Après ce petit baiser, la guerre bat son plein déjà

Bien entendu, après ce petit baiser, ce « simple smack » comme on disait au collège, les endeuillés du slip et les conservateurs de tout poil vont monter au créneau pour crier au scandale et exiger de la Haica la sanction d’El Hiwar Ettounsi. Sur Facebook, la guerre bat son plein déjà entre ceux qui se réjouissent de voir un baiser sur une chaîne de télévision tunisienne et ceux qui brandissent le crucifix devant eux, tel une arme contre les Tunisiens « occidentalisés » et « dévergondés », lesquels, soit dit en passant, sont beaucoup moins nombreux que ceux qui désapprouvent ce baiser.

Les conservateurs savent très bien qu’il ne s’agit que d’un simple bécot, ils savent que ce baiser n’a rien d’érotique ou de contraire à la décence. En réalité, ils craignent que ce baiser soit la porte ouverte à la libéralisation des mœurs. C’est pourquoi ils ne comptent pas laisser passer ce baiser sous silence, aussi innocent soit-il. En fait, cette confrontation dénote une chose toute simple : l’affrontement de deux visions antagonistes par rapport à la sexualité des Tunisiens. Il y a, d’abord, la crainte des conservateurs tunisiens de voir leurs compatriotes s’affranchir de la tutelle de la morale religieuse et se frayer un chemin vers une plus grande liberté sexuelle.

En effet, les conservateurs tunisiens redoutent comme la peste la sécularisation de la société et l’émancipation des corps et des plaisirs. Bondieusards et conservateurs de tout poil veulent conserver le monopole du contrôle de l’espace public au nom du respect de la morale et des bonnes mœurs. Pour les conservateurs, le recours à l’appareil de l’Etat pour imposer dans l’espace public et aux médias nationaux une conception moyenâgeuse et inquisitoriale des bonnes mœurs, une conception totalitaire de la morale, ne saurait faire l’objet d’une quelconque négociation.
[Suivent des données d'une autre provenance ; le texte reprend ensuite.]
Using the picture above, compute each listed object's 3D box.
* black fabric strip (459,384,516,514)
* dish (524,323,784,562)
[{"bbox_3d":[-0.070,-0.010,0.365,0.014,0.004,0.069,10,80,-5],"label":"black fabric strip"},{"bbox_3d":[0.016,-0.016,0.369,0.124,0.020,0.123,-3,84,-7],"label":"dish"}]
Dans le camp d’en face, il y a les progressistes qui sont minoritaires et qui, sur le plan des mœurs, essayent de faire évoluer les choses sans trop se mouiller. Intimidés par les arguments d’autorité des conservateurs, ils ne font qu’obéir à leurs diktats depuis des décennies. La poltronnerie de beaucoup d’entre eux a permis aux bondieusards de conserver, durant tout ce temps, le monopole du contrôle de l’espace public au nom du respect de la morale et des bonnes mœurs. Il faut que les progressistes comprennent que la provocation des conservateurs et le choc des consciences participent à la transformation de la société. Mais, hélas, nos progressistes, à quelques exceptions près, se sont le plus souvent montrés lâches et timorés devant les tollés suscités par les affaires liées aux mœurs.

Pour que les mœurs évoluent sous nos cieux, les progressistes doivent faire face à certains tabous et arrêter de noyer le poisson lorsqu’on leur intime de se prononcer sur ce genre de sujets. En effet, la remise en cause de la doxa est un passage obligé si l’on veut sortir du vieux dispositif qui sanctifie la morale religieuse et les bonnes mœurs et qui, de surcroît, s’appuie sur la répression sexuelle. Seul un électrochoc désinhibiteur affaiblira les tabous religieux et sexuels. Non seulement il faut résister aux assauts des conservateurs, à l’intimidation sociale et aux menaces proférées par les extrémistes, mais en plus il faut revendiquer sans la moindre équivoque la liberté sexuelle quand cela s’impose et le droit de se bécoter à la télé et en public ; c’est le seul moyen d’en finir avec la répression moralo-religieuse et les inhibitions qui lui sont liées d’une manière consubstantielle et qui sont à l’origine de tant de frustrations et de névroses en terre d’Islam…

P.-S. : Le couple qui apparaît sur cette vidéo nous montre que les Tunisiens âgés de plus de 50 ans sont moins soumis que leurs cadets à l’influence du bédouinisme proche-oriental.